> Task details
Gather every line below where "Saluran" appears.

> Available data

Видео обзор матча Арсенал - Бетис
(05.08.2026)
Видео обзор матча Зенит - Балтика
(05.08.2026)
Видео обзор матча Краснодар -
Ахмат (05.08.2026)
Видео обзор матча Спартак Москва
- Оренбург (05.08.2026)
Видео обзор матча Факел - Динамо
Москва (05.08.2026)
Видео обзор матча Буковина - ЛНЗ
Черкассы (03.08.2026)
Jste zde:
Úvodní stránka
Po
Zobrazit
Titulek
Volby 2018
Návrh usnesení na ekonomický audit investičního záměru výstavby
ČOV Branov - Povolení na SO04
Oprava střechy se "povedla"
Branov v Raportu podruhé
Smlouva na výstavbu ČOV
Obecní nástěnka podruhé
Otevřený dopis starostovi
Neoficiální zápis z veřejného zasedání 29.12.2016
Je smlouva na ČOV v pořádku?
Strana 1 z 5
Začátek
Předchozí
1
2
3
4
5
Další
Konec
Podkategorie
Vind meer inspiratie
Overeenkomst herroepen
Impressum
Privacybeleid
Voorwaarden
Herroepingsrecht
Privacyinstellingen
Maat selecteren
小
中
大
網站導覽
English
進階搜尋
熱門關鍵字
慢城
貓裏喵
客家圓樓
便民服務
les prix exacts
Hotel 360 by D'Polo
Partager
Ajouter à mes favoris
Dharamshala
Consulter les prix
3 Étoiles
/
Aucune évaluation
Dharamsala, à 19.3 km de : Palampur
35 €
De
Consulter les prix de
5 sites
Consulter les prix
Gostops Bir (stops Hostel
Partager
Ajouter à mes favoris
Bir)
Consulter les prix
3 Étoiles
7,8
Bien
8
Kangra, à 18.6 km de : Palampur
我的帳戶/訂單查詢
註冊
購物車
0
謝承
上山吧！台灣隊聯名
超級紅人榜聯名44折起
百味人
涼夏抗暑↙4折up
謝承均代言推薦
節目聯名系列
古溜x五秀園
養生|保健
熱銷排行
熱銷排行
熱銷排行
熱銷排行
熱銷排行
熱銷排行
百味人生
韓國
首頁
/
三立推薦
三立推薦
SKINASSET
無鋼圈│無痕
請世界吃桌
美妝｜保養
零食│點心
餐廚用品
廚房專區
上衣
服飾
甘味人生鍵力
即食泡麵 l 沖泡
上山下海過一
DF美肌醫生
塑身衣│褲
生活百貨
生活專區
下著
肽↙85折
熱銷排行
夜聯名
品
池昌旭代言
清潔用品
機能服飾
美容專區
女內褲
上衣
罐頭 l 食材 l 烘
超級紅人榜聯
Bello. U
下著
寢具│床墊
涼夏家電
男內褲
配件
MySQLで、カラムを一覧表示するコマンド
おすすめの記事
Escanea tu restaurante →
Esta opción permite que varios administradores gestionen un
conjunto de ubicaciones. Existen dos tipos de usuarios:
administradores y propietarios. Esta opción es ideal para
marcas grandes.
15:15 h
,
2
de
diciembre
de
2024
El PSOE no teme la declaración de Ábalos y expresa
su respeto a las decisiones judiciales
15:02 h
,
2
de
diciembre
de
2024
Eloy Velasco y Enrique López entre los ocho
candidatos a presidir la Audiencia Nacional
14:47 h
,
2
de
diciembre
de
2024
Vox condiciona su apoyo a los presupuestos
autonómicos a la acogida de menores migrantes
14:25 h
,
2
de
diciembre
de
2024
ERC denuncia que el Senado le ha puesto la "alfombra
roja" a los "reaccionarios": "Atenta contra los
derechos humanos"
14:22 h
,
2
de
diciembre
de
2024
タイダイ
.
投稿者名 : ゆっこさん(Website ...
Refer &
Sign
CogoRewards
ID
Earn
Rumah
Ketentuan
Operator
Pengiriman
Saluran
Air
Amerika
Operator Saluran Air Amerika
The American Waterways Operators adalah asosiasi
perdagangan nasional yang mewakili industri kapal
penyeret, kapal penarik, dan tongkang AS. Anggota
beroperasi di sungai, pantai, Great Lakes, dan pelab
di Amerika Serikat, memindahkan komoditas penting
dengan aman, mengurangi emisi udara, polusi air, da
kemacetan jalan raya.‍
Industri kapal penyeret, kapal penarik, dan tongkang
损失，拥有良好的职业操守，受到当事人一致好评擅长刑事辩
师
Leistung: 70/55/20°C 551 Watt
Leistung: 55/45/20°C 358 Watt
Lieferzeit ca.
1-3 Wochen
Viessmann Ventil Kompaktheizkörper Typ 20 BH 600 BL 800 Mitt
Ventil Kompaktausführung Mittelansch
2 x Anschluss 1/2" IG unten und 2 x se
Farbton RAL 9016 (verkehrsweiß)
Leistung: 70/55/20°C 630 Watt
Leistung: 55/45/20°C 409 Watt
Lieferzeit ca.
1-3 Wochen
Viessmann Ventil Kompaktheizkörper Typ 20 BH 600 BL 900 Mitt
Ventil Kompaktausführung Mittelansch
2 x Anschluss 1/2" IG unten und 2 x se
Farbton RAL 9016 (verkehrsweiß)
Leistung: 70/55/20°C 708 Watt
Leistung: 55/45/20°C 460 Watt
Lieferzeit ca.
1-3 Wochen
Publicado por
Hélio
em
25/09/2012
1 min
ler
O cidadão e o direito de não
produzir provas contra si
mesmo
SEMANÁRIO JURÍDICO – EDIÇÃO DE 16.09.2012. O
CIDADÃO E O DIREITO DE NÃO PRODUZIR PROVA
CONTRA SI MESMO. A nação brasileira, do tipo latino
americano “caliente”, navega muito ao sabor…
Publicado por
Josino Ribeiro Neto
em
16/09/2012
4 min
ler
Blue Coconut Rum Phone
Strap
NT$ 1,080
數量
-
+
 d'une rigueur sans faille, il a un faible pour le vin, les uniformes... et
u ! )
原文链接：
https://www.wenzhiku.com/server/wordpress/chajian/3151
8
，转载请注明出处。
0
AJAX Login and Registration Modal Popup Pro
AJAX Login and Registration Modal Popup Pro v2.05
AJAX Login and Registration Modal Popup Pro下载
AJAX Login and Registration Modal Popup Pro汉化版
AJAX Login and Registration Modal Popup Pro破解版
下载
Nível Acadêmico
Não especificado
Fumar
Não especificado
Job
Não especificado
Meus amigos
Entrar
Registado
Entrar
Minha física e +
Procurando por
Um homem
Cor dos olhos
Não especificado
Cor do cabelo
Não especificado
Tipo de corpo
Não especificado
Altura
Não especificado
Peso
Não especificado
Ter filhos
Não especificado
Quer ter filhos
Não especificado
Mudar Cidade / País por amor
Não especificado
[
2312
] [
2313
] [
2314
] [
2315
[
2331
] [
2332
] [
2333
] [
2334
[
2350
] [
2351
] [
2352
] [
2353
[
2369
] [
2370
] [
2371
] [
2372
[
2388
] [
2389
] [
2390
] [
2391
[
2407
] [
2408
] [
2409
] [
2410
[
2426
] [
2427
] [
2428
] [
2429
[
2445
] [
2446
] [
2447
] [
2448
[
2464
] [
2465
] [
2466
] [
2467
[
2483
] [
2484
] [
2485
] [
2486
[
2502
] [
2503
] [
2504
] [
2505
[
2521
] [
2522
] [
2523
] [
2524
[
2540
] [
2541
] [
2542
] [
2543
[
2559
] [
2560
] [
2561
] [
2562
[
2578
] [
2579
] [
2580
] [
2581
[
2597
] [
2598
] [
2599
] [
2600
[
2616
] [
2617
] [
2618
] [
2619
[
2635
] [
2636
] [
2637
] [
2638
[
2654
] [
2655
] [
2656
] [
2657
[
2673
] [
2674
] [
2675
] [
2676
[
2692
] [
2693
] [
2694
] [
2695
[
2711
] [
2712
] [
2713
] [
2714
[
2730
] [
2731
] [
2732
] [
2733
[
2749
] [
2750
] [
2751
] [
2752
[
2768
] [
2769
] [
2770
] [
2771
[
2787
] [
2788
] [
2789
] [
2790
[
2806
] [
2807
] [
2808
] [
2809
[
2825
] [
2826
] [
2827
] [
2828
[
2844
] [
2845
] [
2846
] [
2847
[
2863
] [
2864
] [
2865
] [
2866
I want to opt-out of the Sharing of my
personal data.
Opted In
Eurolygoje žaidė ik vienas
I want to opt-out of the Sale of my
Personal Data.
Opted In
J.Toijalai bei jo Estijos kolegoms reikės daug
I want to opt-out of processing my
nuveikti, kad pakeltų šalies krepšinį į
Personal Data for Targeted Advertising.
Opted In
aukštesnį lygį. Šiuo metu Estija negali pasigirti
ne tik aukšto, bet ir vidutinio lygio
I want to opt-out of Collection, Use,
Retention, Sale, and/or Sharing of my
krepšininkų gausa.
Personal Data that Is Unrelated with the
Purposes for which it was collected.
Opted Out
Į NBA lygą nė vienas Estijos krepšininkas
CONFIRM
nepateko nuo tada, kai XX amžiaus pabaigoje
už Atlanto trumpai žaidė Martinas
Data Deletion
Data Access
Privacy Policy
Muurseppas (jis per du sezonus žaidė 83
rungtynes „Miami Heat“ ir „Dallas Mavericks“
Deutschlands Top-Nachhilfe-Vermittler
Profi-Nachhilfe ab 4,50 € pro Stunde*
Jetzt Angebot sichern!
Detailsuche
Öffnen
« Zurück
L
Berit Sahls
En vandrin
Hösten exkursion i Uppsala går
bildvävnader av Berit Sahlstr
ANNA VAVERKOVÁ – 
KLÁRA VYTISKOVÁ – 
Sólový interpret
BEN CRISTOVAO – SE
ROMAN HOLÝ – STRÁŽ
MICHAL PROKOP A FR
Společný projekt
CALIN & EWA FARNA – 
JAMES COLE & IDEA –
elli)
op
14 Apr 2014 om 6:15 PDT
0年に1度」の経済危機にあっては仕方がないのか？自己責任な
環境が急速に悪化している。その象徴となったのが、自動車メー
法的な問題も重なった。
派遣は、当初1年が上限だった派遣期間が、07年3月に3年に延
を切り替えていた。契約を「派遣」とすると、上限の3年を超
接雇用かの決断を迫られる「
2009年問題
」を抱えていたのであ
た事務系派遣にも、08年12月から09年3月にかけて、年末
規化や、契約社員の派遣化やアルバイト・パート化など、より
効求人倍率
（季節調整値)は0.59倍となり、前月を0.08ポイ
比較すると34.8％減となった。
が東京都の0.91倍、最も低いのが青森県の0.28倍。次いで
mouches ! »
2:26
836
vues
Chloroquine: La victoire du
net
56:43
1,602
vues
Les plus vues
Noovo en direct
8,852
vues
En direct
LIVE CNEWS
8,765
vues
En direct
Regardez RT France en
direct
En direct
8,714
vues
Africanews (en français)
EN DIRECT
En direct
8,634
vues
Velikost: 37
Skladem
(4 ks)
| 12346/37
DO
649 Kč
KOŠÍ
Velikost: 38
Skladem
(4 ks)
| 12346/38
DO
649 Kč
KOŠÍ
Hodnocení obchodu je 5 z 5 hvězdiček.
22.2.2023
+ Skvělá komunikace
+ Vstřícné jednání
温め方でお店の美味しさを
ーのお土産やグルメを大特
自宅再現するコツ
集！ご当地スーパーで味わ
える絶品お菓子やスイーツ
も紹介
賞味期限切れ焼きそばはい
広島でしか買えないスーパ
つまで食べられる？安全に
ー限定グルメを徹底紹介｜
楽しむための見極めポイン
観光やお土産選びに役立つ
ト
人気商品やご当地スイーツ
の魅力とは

> Task output
Saluran
Operator Saluran Air Amerika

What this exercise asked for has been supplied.